Stored data:

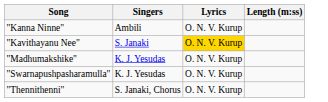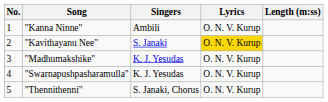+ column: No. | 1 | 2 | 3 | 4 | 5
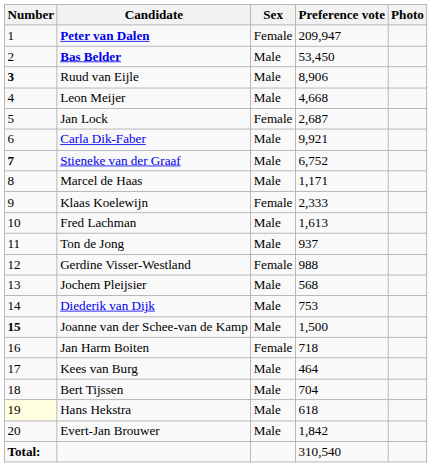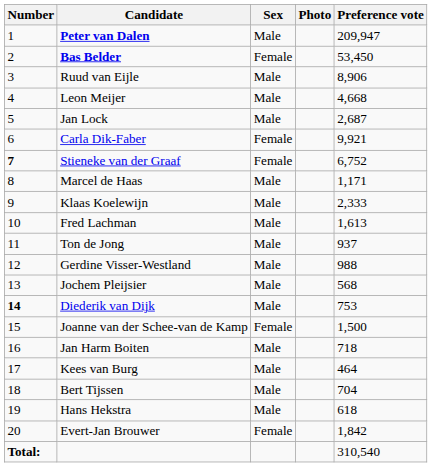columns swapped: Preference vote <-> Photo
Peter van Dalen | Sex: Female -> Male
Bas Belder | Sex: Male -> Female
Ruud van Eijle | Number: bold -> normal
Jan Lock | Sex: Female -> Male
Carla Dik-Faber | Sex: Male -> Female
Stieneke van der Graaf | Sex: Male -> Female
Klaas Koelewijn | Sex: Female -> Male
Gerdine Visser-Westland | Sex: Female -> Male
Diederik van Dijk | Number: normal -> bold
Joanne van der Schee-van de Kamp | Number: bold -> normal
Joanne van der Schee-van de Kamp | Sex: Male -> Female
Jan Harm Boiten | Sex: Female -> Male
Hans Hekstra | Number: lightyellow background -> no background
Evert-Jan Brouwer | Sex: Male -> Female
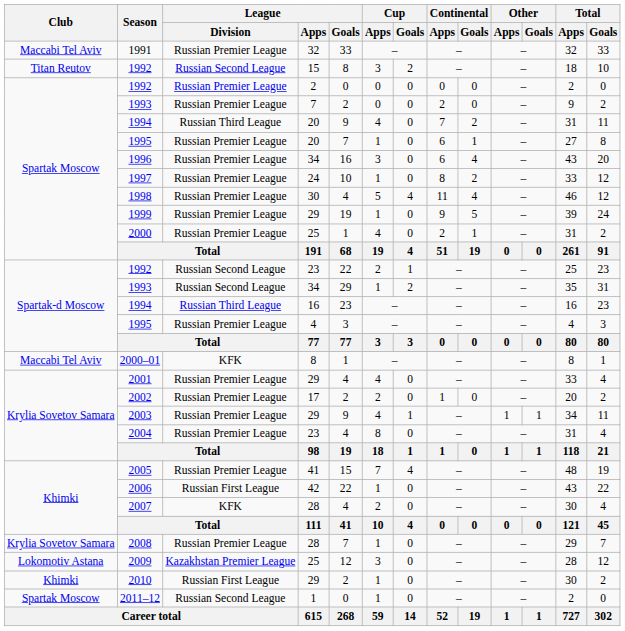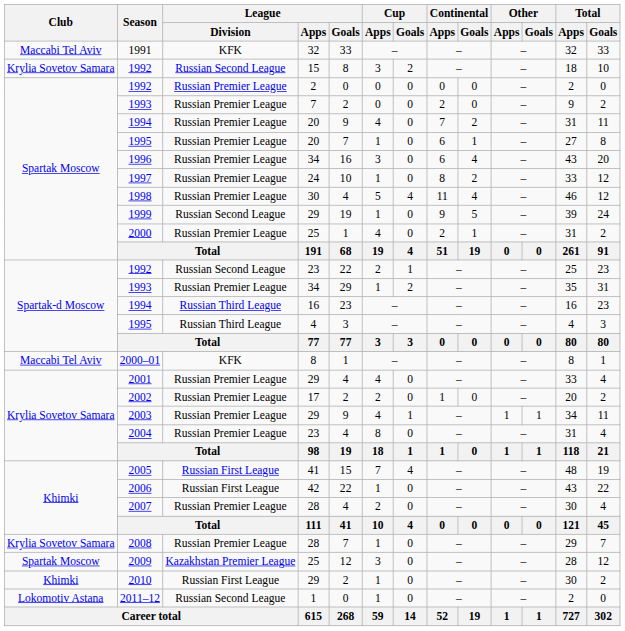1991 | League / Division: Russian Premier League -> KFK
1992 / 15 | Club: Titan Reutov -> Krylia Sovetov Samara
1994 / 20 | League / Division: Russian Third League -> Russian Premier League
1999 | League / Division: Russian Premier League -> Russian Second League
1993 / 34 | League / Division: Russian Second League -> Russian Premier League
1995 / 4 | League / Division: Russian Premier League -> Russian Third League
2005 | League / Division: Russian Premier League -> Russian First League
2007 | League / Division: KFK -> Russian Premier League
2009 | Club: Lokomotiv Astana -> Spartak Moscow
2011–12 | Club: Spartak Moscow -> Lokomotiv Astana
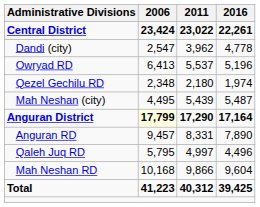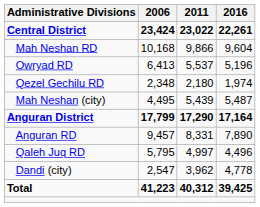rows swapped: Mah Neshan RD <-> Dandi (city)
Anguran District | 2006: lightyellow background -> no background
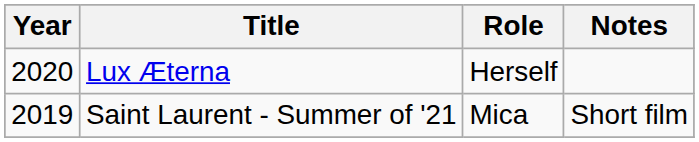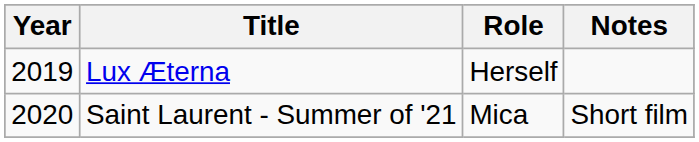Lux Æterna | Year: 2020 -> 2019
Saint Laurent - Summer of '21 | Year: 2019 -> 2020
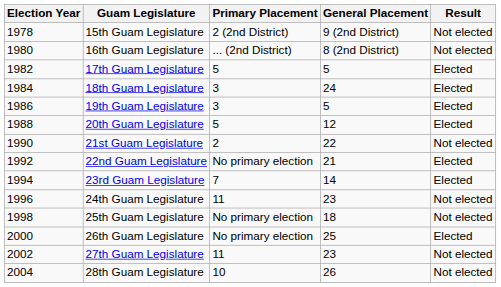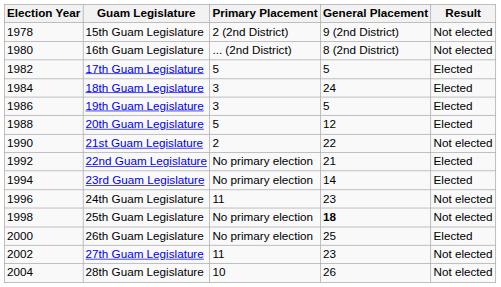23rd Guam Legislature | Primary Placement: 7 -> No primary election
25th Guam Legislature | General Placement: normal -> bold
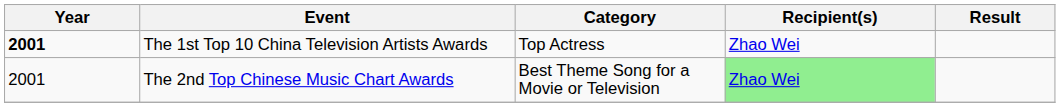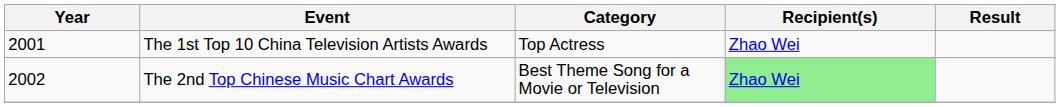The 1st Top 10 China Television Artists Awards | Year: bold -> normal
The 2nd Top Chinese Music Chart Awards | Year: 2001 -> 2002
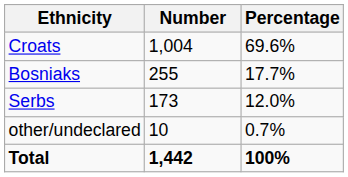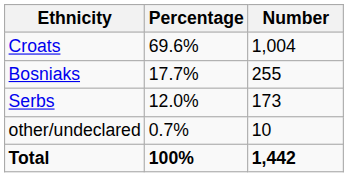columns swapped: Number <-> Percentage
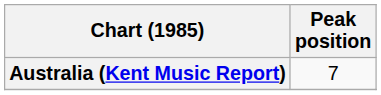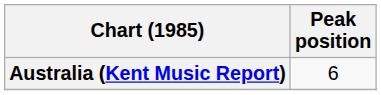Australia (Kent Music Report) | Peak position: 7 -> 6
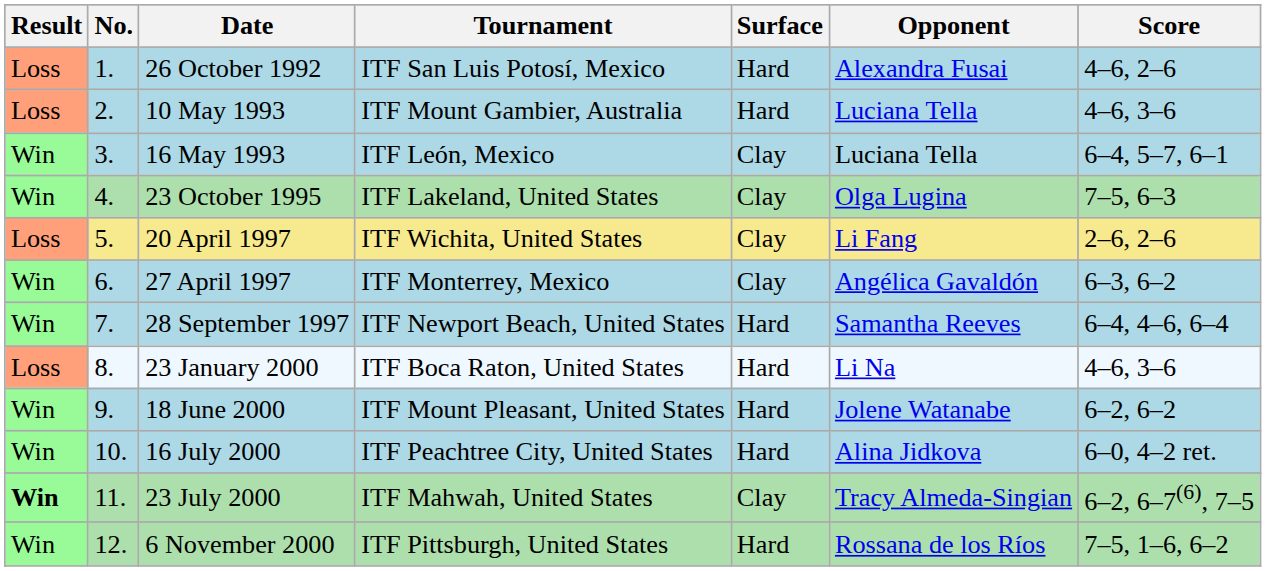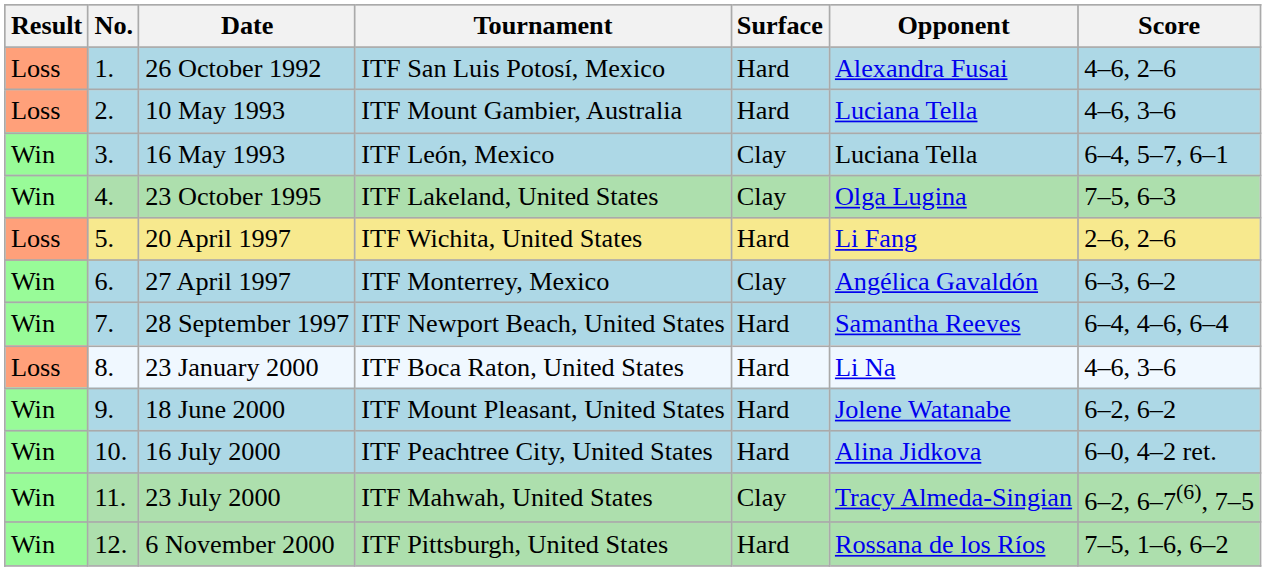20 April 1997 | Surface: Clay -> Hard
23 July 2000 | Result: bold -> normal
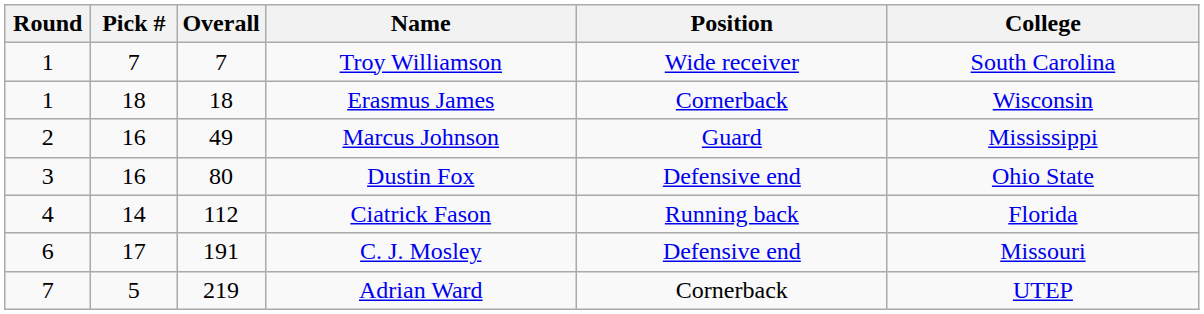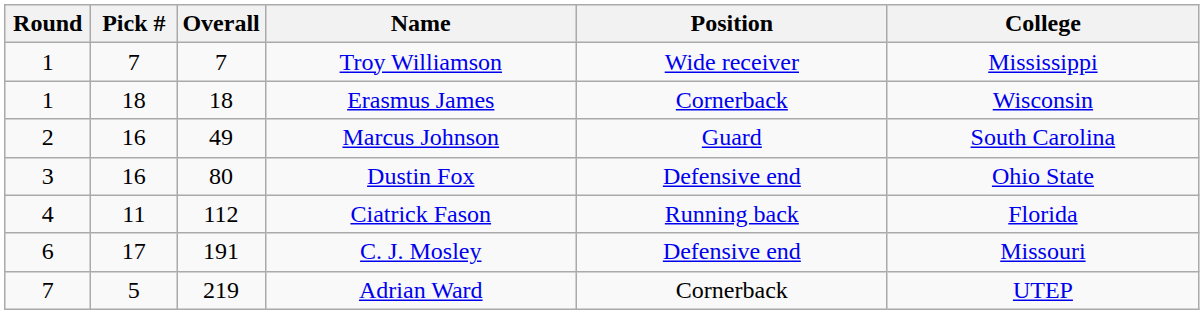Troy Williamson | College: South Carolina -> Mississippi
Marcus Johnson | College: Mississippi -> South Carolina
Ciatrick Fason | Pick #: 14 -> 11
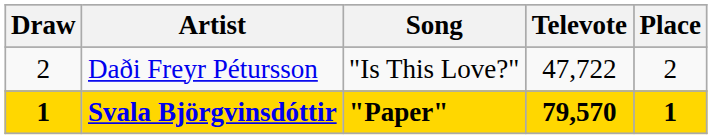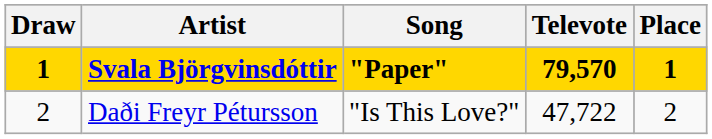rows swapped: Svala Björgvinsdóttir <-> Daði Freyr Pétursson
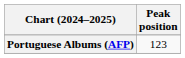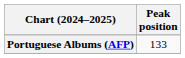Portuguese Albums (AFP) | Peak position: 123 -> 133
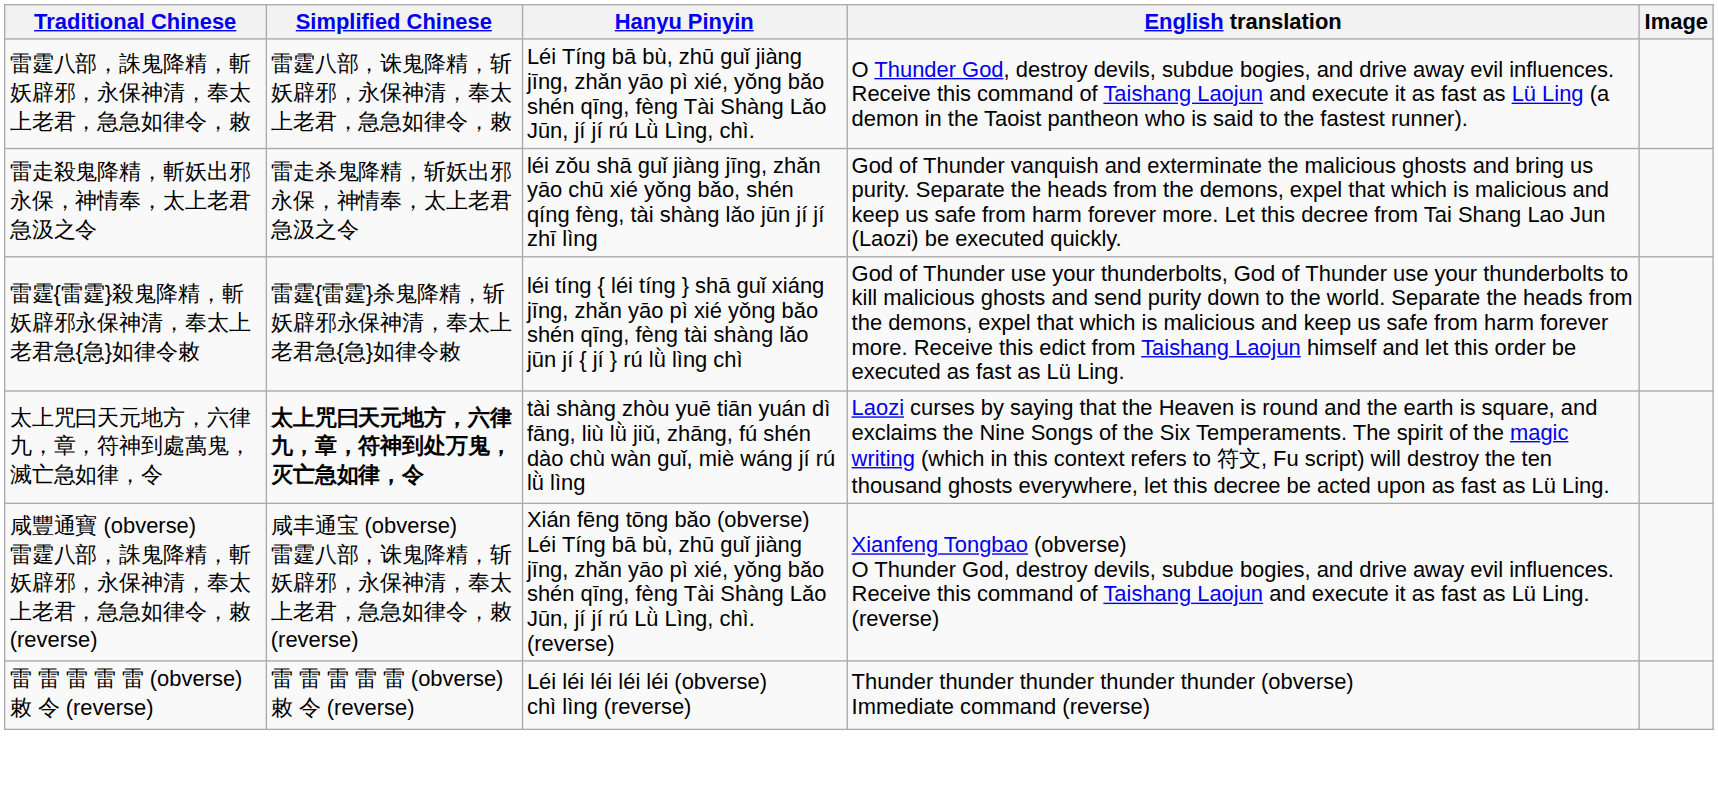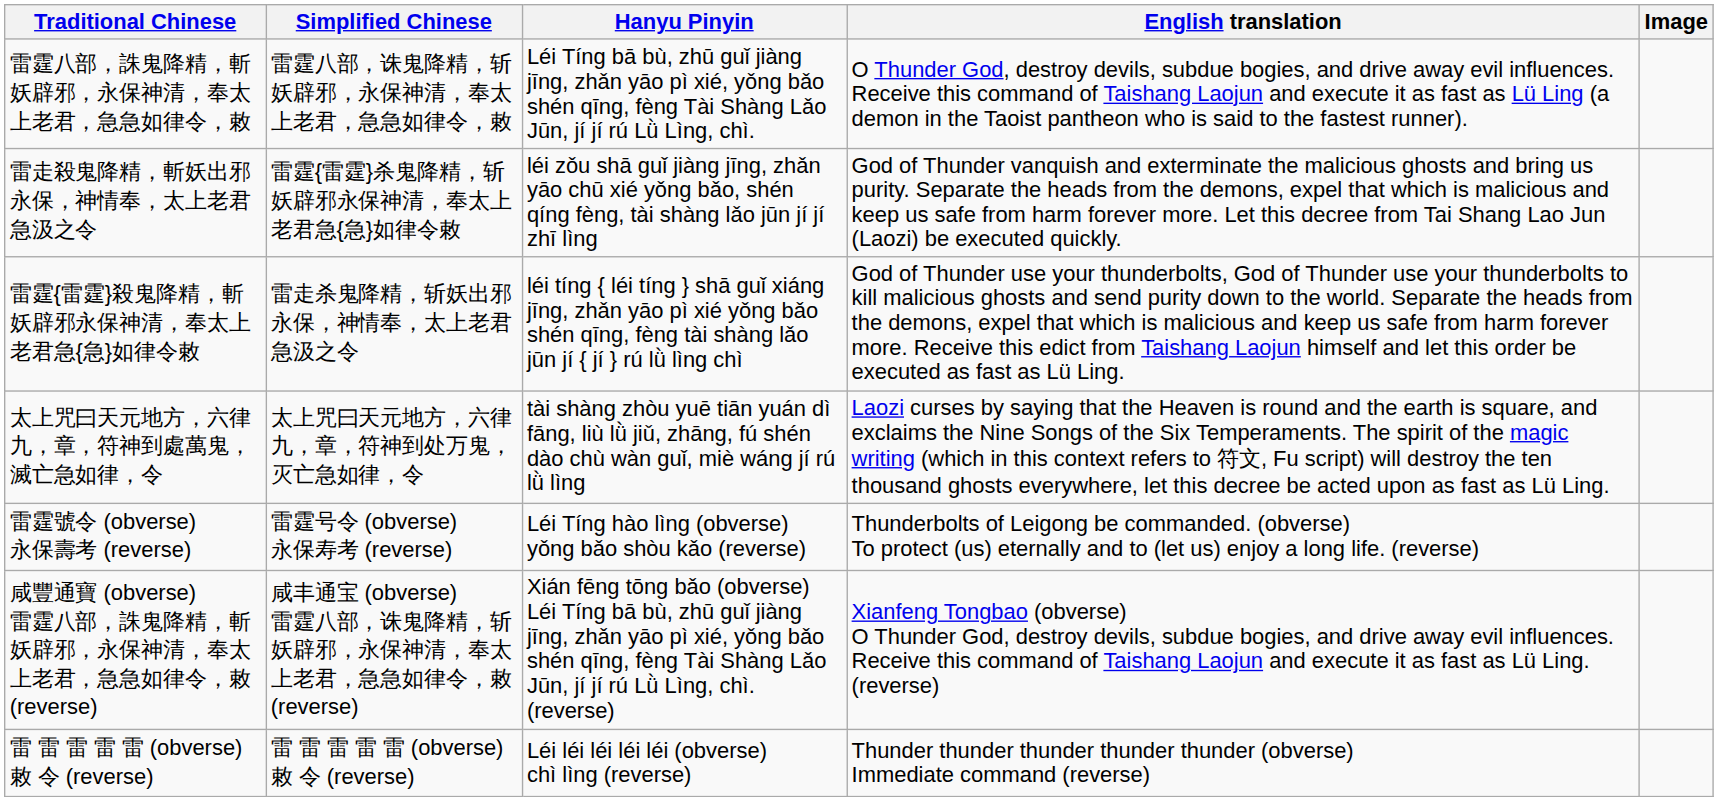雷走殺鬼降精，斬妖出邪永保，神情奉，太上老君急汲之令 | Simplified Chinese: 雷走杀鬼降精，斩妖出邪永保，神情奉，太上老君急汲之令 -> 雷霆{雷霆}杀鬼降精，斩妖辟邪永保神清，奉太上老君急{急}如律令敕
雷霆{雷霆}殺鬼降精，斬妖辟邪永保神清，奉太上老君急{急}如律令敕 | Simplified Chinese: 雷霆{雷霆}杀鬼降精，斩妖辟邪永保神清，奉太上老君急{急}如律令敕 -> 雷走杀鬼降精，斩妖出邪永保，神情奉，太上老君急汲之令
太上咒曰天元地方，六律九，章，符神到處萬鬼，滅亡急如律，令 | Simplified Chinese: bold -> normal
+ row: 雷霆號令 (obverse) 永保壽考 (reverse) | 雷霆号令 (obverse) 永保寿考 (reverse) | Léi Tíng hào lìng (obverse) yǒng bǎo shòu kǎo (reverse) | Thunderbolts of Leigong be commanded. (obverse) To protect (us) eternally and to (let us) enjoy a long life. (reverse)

--- Problem ---
Reproduce all of the rows above verbatim, leaving out the pictures.

--- Output of the exercise ---
+ column: No. | 1 | 2 | 3 | 4 | 5
columns swapped: Preference vote <-> Photo
Peter van Dalen | Sex: Female -> Male
Bas Belder | Sex: Male -> Female
Ruud van Eijle | Number: bold -> normal
Jan Lock | Sex: Female -> Male
Carla Dik-Faber | Sex: Male -> Female
Stieneke van der Graaf | Sex: Male -> Female
Klaas Koelewijn | Sex: Female -> Male
Gerdine Visser-Westland | Sex: Female -> Male
Diederik van Dijk | Number: normal -> bold
Joanne van der Schee-van de Kamp | Number: bold -> normal
Joanne van der Schee-van de Kamp | Sex: Male -> Female
Jan Harm Boiten | Sex: Female -> Male
Hans Hekstra | Number: lightyellow background -> no background
Evert-Jan Brouwer | Sex: Male -> Female
1991 | League / Division: Russian Premier League -> KFK
1992 / 15 | Club: Titan Reutov -> Krylia Sovetov Samara
1994 / 20 | League / Division: Russian Third League -> Russian Premier League
1999 | League / Division: Russian Premier League -> Russian Second League
1993 / 34 | League / Division: Russian Second League -> Russian Premier League
1995 / 4 | League / Division: Russian Premier League -> Russian Third League
2005 | League / Division: Russian Premier League -> Russian First League
2007 | League / Division: KFK -> Russian Premier League
2009 | Club: Lokomotiv Astana -> Spartak Moscow
2011–12 | Club: Spartak Moscow -> Lokomotiv Astana
rows swapped: Mah Neshan RD <-> Dandi (city)
Anguran District | 2006: lightyellow background -> no background
Lux Æterna | Year: 2020 -> 2019
Saint Laurent - Summer of '21 | Year: 2019 -> 2020
23rd Guam Legislature | Primary Placement: 7 -> No primary election
25th Guam Legislature | General Placement: normal -> bold
The 1st Top 10 China Television Artists Awards | Year: bold -> normal
The 2nd Top Chinese Music Chart Awards | Year: 2001 -> 2002
columns swapped: Number <-> Percentage
Australia (Kent Music Report) | Peak position: 7 -> 6
20 April 1997 | Surface: Clay -> Hard
23 July 2000 | Result: bold -> normal
Troy Williamson | College: South Carolina -> Mississippi
Marcus Johnson | College: Mississippi -> South Carolina
Ciatrick Fason | Pick #: 14 -> 11
rows swapped: Svala Björgvinsdóttir <-> Daði Freyr Pétursson
Portuguese Albums (AFP) | Peak position: 123 -> 133
雷走殺鬼降精，斬妖出邪永保，神情奉，太上老君急汲之令 | Simplified Chinese: 雷走杀鬼降精，斩妖出邪永保，神情奉，太上老君急汲之令 -> 雷霆{雷霆}杀鬼降精，斩妖辟邪永保神清，奉太上老君急{急}如律令敕
雷霆{雷霆}殺鬼降精，斬妖辟邪永保神清，奉太上老君急{急}如律令敕 | Simplified Chinese: 雷霆{雷霆}杀鬼降精，斩妖辟邪永保神清，奉太上老君急{急}如律令敕 -> 雷走杀鬼降精，斩妖出邪永保，神情奉，太上老君急汲之令
太上咒曰天元地方，六律九，章，符神到處萬鬼，滅亡急如律，令 | Simplified Chinese: bold -> normal
+ row: 雷霆號令 (obverse) 永保壽考 (reverse) | 雷霆号令 (obverse) 永保寿考 (reverse) | Léi Tíng hào lìng (obverse) yǒng bǎo shòu kǎo (reverse) | Thunderbolts of Leigong be commanded. (obverse) To protect (us) eternally and to (let us) enjoy a long life. (reverse)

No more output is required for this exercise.